Recently I saw a social media post that read, “Diabetes doesn’t run in your family, unhealthy eating habits are a part of your family.” While my quotation of the post may not be perfect, the message is clear. Could we be passing along more than just grandma’s secret dinner roll recipe in the name of tradition? Growing up in a black family that prepared dishes who’s origin spanned the history of American slavery, I know first hand how tradition is a difficult thing to overturn. Telling grandma she adds too much sugar to the sweet potatoes is a sure-fire way to get your clock cleaned. Personal safety aside, I’ve started having similar conversations with my family. And with the holidays in full swing, here’s how you can navigate the difficult discussion of what we put on our plate.
Start with the Heart
The first thing we can do if we want to convince the people we love the most to start eating healthier is to understand that for many families cooking is a way of expressing our love for one another. It doesn’t matter what’s on the table; the time spent in the kitchen, the thought process that goes into what to prepare, are all acts of service that moms, dads, aunt, and uncles do daily to show they care. It shouldn’t be a huge surprise when our attempt to change things is met with resistance. The words, “This is the way we have always done things” isn’t meant to be defensive. I have found that instead, it is another way of saying, “this is the only way I know how to show I care.” So, in turn, we should handle this important conversation with care. You’re dealing with a lot more than grandmas’ sweet potatoes here.

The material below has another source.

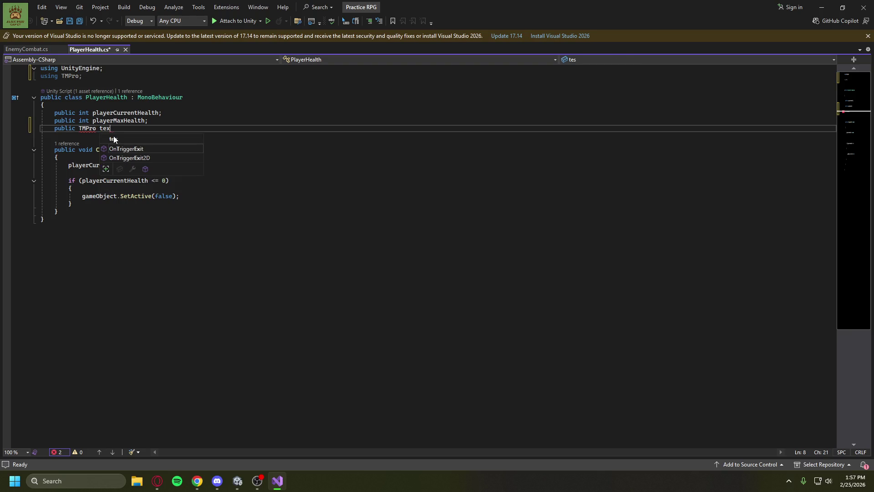
key(Tab)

The second thing you can do, if you want to start the conversation around healthier traditions, is to start small. Start by offering recipes that you have pulled from your gym’s nutrition website. You can find some great recipes HERE! Traditions, like healthy eating habits, don’t happen overnight. Start small and be consistent; this is how you lay the foundation for healthy eating for generations to come.
Start with You
Finally, start with you. My grandmother was fond of saying, “Do as I say not as I do.” But, keeping with the tradition of overturning unhealthy habits, I’m going to improve on grandmas’ immortal words. “Do as I say because it’s the healthy thing to do.” An effective way to create positive behavior is to model positive behavior. We may be adults now and therefore no longer under the watchful eyes of our parents, but that doesn’t mean they aren’t watching us. Let’s give them something positive to look forward to.